> [RECORDS SUPPLIED]
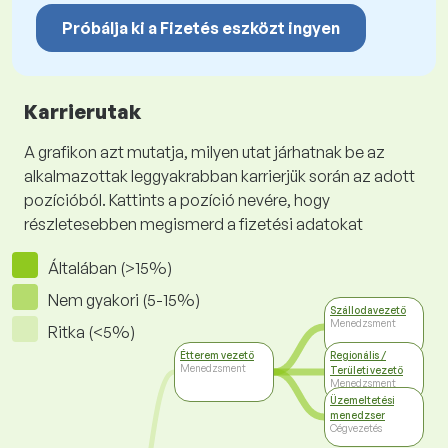
Próbálja ki a Fizetés eszközt ingyen
Karrierutak
A grafikon azt mutatja, milyen utat járhatnak be az
alkalmazottak leggyakrabban karrierjük során az adott
pozícióból. Kattints a pozíció nevére, hogy
részletesebben megismerd a fizetési adatokat
Általában (>15%)
Nem gyakori (5-15%)
Szállodavezető
Menedzsment
Ritka (<5%)
Étterem vezető
Regionális /
Menedzsment
Területi vezető
Menedzsment
Üzemeltetési
menedzser
Cégvezetés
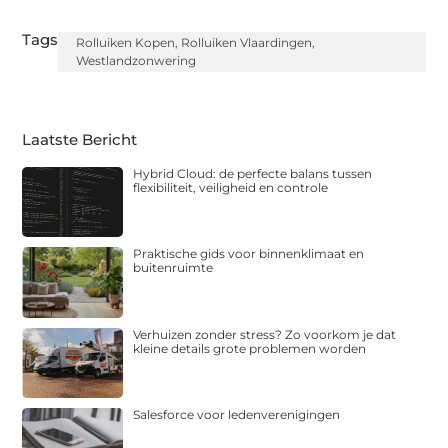
Tags:
Rolluiken Kopen
,
Rolluiken Vlaardingen
,
Westlandzonwering
Laatste Bericht
Hybrid Cloud: de perfecte balans tussen
flexibiliteit, veiligheid en controle
Praktische gids voor binnenklimaat en
buitenruimte
Verhuizen zonder stress? Zo voorkom je dat
kleine details grote problemen worden
Salesforce voor ledenverenigingen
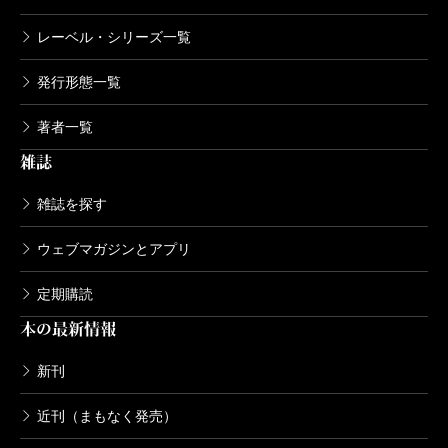
レーベル・シリーズ一覧
軍靴のバルツァー 4巻【限定版】
発行形態一覧
2012/12/08
中島三千恒／著
1,047円
著者一覧
雑誌
軍靴のバルツァー 4巻
雑誌を探す
2012/12/08
中島三千恒／著
607円
ウェブマガジンとアプリ
定期購読
軍靴のバルツァー 3巻
本の最新情報
2012/07/09
中島三千恒／著
607円
新刊
近刊（まもなく発売）
軍靴のバルツァー 2巻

> [ACTION ITEM]
Copy the text read from every entry above line for line, without changing any character, and leave out the pictures.

> [ANSWER TO THIS TASK]
Próbálja ki a Fizetés eszközt ingyen
Karrierutak
A grafikon azt mutatja, milyen utat járhatnak be az
alkalmazottak leggyakrabban karrierjük során az adott
pozícióból. Kattints a pozíció nevére, hogy
részletesebben megismerd a fizetési adatokat
Általában (>15%)
Nem gyakori (5-15%)
Szállodavezető
Menedzsment
Ritka (<5%)
Étterem vezető
Regionális /
Menedzsment
Területi vezető
Menedzsment
Üzemeltetési
menedzser
Cégvezetés
Tags:
Rolluiken Kopen
,
Rolluiken Vlaardingen
,
Westlandzonwering
Laatste Bericht
Hybrid Cloud: de perfecte balans tussen
flexibiliteit, veiligheid en controle
Praktische gids voor binnenklimaat en
buitenruimte
Verhuizen zonder stress? Zo voorkom je dat
kleine details grote problemen worden
Salesforce voor ledenverenigingen
レーベル・シリーズ一覧
軍靴のバルツァー 4巻【限定版】
発行形態一覧
2012/12/08
中島三千恒／著
1,047円
著者一覧
雑誌
軍靴のバルツァー 4巻
雑誌を探す
2012/12/08
中島三千恒／著
607円
ウェブマガジンとアプリ
定期購読
軍靴のバルツァー 3巻
本の最新情報
2012/07/09
中島三千恒／著
607円
新刊
近刊（まもなく発売）
軍靴のバルツァー 2巻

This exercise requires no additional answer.